Management of the aftermath. Costa Cruises appears to have adopted a standard business continuity crisis management approach based on comprehensive communication. The company distanced itself from the decision-making process that led to the disaster. It will require substantial resources in order to deal with claims: millions of euros of money and assets were abandoned aboard. There is thus a need for a system rather like the one developed by SAS Airlines and promoted by IATA for dealing with the administrative needs after an air crash—but on a larger scale.

Shore-based civil protection and coastguard forces appear to have acted well, although as in many such cases it took vital time for the enormity of the situation to be appreciated in full. The management reliance on the Prefecture of Grosseto (the province in which the disaster occurred) confirms the persistence of the 1990s model of civil protection in Italy, despite the reforms intended in the Bassanini decree-law of 1998, articles 107 and 108 of which shifted the balance of power to the regions.

Media response. Early reports reflected some of the uncertainties garnered from a mass of differing perceptions of the event. Whether the crew acted efficiently in the evacuation or not, whether the alarm was sounded in the right manner or not, whether there was panic and how much danger was involved in reaching the shore, and whether the captain abandoned ship before some of the passengers and crew are all examples of matters that were not reported reliably, perhaps with some reason. Despite the purveyance of conflicting information, the reporting was relatively free of the usual distortions. This may have been because the end result of the disaster was much less severe than it could have been if the ship had, for example, sunk in deeper water. Hence, the pervasive desire to blame was muted in this case. Human error undoubtedly played a part, negligence may have been a factor, but there was no great desire to accuse. There might have been in a more severe disaster, and in that case accusations would undoubtedly have been launched more freely. Nonetheless, the media's incessant emphasis on 'human interest' stories provided an unbalanced overview of the difficulties of evacuation, much skewed towards the extreme conditions related by a minority of people who had a relatively hard time.

Conclusion. No doubt other lessons will emerge, and these lessons will be qualified by new information. In the meantime, in one respect the Costa Concordia disaster reminds one of the Buncefield oil storage depot explosion and fire in Hertfordshire, England in 2005: out of the most tranquil situation, where routine conditions have prevailed since anyone can remember, can be born an extraordinary scenario, and perhaps an apocalyptic one. This is what 'disaster risk' can mean.
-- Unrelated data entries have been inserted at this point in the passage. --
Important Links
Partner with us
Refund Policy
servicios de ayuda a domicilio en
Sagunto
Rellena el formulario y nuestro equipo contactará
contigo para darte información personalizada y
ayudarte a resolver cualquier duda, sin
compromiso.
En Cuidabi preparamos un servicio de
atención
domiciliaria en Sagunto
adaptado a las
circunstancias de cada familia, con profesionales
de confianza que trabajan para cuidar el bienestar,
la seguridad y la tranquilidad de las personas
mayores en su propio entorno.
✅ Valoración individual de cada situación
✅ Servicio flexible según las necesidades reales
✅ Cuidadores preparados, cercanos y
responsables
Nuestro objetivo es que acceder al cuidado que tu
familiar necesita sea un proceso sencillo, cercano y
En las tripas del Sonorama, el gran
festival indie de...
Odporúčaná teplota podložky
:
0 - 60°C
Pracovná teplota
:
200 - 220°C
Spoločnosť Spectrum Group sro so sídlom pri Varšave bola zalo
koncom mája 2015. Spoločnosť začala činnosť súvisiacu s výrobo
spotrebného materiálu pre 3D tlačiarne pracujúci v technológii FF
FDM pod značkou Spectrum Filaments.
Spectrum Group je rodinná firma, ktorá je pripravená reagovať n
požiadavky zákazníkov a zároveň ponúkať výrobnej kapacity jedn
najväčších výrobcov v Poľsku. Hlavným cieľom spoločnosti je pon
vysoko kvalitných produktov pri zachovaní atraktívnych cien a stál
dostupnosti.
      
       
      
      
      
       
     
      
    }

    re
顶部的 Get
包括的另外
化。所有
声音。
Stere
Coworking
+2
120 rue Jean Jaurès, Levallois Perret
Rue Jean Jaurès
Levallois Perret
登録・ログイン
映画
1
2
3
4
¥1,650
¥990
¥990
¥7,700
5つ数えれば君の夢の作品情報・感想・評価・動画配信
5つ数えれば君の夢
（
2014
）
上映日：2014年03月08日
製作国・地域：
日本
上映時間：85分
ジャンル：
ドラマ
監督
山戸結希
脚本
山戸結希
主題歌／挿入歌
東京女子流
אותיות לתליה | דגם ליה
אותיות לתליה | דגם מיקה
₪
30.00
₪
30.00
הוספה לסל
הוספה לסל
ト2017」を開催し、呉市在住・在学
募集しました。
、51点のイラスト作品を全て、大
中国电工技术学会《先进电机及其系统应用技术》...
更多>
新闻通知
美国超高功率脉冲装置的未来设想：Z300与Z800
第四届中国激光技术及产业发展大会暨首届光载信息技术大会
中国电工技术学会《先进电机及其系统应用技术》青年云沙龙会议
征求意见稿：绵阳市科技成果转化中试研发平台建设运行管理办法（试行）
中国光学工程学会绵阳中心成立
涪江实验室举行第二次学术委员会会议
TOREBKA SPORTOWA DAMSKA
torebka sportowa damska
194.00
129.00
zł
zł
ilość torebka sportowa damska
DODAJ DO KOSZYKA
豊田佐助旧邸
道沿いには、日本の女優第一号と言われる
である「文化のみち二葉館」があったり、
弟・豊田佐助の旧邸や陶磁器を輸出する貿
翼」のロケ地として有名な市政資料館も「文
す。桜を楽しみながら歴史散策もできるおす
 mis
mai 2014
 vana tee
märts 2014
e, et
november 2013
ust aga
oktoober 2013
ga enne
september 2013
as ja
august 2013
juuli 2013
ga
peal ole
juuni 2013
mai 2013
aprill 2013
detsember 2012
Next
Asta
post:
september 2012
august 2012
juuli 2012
Addition 20-1-2012. Information subsequently released has tended to confirm the hypothesis of human error that overrode technical protection mechanisms and automated systems. Besides the implication of negligence, three aspects of this disaster remain particularly strinking. The first is the procedural failures regarding evacuation. Passengers (by then wearing lifejackets) were initially advised to return to their cabins. This could have led to high mortality if the ship had sunk in deep water. Moreover, opportunities to abandon ship before it started listing were wasted. Secondly, many other instances have come to light of large cruise liners, including the Costa Concordia herself, coming unacceptably close to Italian coasts. It is notable that legislation has to be enacted (by emergency decree) rather than relying on the cruise operators to excercise normal prudence and caution. Thirdly, statements made public by numerous protagonists, from ships cooks to managing directors, have been so contradictory that it is clear that the truth about this incident is in short supply.